### YOUR TASK
Could the records be returned exactly, with the pictures left out?

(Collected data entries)
- - - -
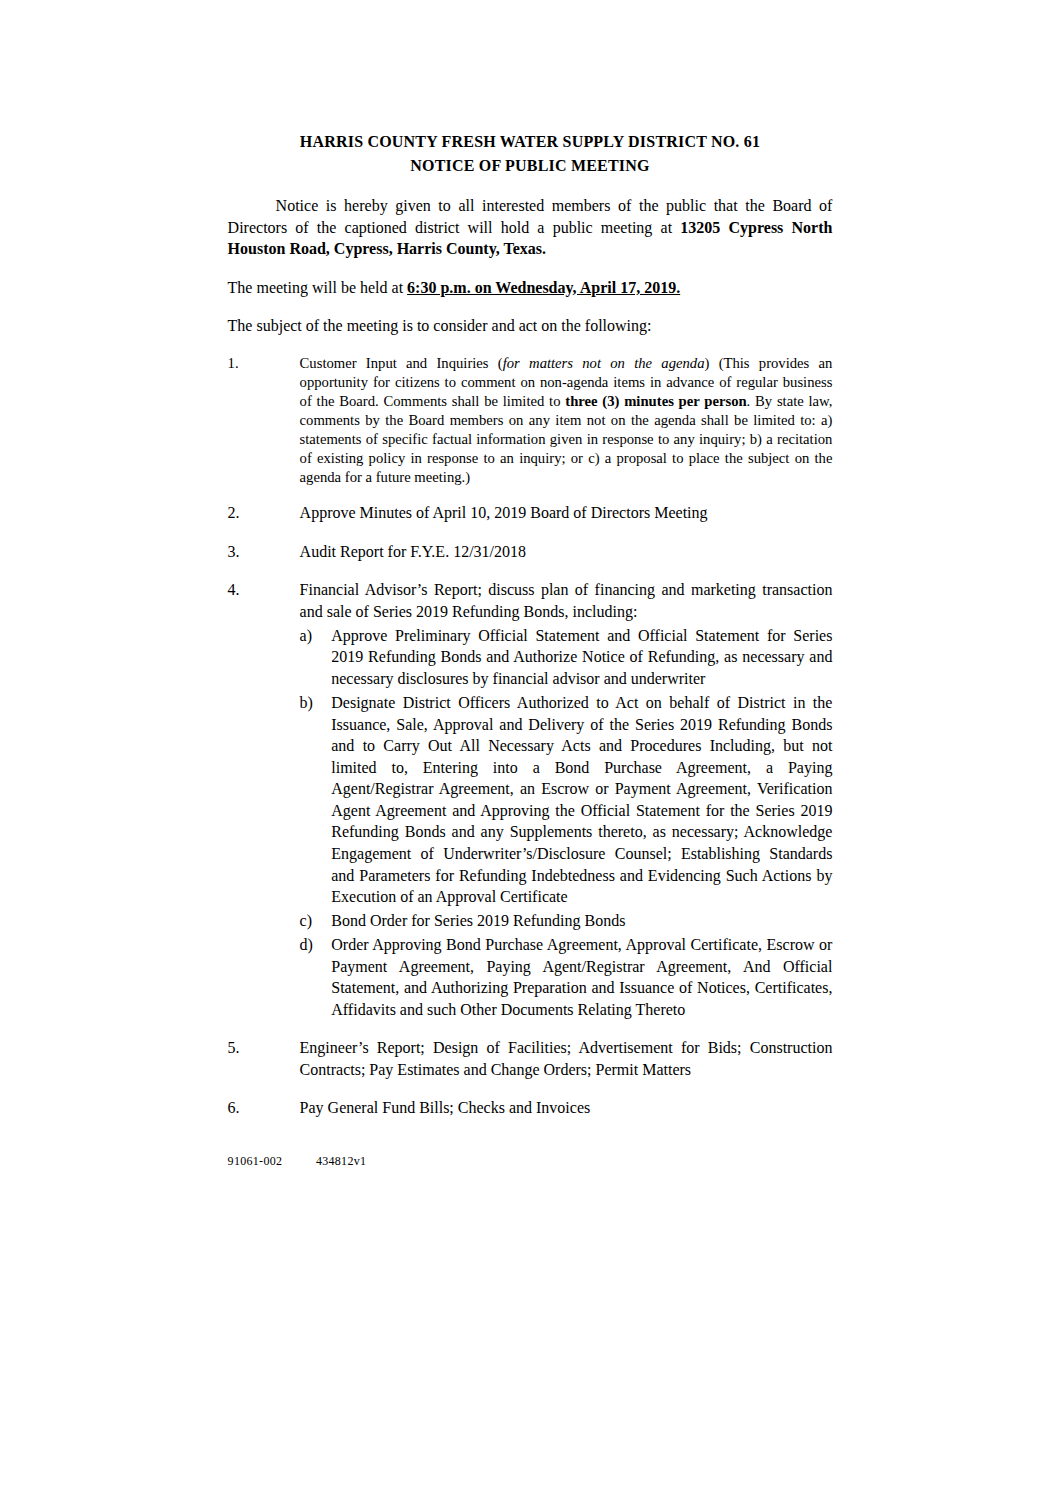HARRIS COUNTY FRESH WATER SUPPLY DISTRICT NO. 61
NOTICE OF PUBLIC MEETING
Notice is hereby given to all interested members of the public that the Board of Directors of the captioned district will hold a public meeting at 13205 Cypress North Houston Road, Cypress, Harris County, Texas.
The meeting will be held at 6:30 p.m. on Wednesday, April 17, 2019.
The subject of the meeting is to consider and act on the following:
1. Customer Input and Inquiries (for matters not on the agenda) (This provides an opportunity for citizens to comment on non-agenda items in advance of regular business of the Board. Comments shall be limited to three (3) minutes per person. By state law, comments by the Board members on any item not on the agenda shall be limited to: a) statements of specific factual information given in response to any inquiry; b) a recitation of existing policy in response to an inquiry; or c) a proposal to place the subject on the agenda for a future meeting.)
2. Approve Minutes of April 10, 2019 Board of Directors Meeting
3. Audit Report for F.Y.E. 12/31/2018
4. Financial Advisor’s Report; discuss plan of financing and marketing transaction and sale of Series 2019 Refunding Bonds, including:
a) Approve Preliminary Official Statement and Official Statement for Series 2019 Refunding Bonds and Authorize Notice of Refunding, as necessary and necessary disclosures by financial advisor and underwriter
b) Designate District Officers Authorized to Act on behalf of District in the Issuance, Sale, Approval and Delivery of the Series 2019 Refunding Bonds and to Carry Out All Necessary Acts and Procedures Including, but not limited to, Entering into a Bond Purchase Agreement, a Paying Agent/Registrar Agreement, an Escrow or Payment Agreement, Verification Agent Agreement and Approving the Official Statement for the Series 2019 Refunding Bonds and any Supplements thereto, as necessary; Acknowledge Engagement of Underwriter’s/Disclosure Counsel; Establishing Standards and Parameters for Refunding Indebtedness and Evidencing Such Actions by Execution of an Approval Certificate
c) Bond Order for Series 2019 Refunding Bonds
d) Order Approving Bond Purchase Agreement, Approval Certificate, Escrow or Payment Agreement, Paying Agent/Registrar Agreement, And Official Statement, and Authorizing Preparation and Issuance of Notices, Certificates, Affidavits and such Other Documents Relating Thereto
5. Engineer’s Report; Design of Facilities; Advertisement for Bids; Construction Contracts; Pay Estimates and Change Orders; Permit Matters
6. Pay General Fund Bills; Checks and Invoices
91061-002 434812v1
- - - -
### OUTPUT FOR THIS EXERCISE
HARRIS COUNTY FRESH WATER SUPPLY DISTRICT NO. 61
NOTICE OF PUBLIC MEETING
Notice is hereby given to all interested members of the public that the Board of Directors of the captioned district will hold a public meeting at 13205 Cypress North Houston Road, Cypress, Harris County, Texas.
The meeting will be held at 6:30 p.m. on Wednesday, April 17, 2019.
The subject of the meeting is to consider and act on the following:
1. Customer Input and Inquiries (for matters not on the agenda) (This provides an opportunity for citizens to comment on non-agenda items in advance of regular business of the Board. Comments shall be limited to three (3) minutes per person. By state law, comments by the Board members on any item not on the agenda shall be limited to: a) statements of specific factual information given in response to any inquiry; b) a recitation of existing policy in response to an inquiry; or c) a proposal to place the subject on the agenda for a future meeting.)
2. Approve Minutes of April 10, 2019 Board of Directors Meeting
3. Audit Report for F.Y.E. 12/31/2018
4. Financial Advisor’s Report; discuss plan of financing and marketing transaction and sale of Series 2019 Refunding Bonds, including:
a) Approve Preliminary Official Statement and Official Statement for Series 2019 Refunding Bonds and Authorize Notice of Refunding, as necessary and necessary disclosures by financial advisor and underwriter
b) Designate District Officers Authorized to Act on behalf of District in the Issuance, Sale, Approval and Delivery of the Series 2019 Refunding Bonds and to Carry Out All Necessary Acts and Procedures Including, but not limited to, Entering into a Bond Purchase Agreement, a Paying Agent/Registrar Agreement, an Escrow or Payment Agreement, Verification Agent Agreement and Approving the Official Statement for the Series 2019 Refunding Bonds and any Supplements thereto, as necessary; Acknowledge Engagement of Underwriter’s/Disclosure Counsel; Establishing Standards and Parameters for Refunding Indebtedness and Evidencing Such Actions by Execution of an Approval Certificate
c) Bond Order for Series 2019 Refunding Bonds
d) Order Approving Bond Purchase Agreement, Approval Certificate, Escrow or Payment Agreement, Paying Agent/Registrar Agreement, And Official Statement, and Authorizing Preparation and Issuance of Notices, Certificates, Affidavits and such Other Documents Relating Thereto
5. Engineer’s Report; Design of Facilities; Advertisement for Bids; Construction Contracts; Pay Estimates and Change Orders; Permit Matters
6. Pay General Fund Bills; Checks and Invoices
91061-002 434812v1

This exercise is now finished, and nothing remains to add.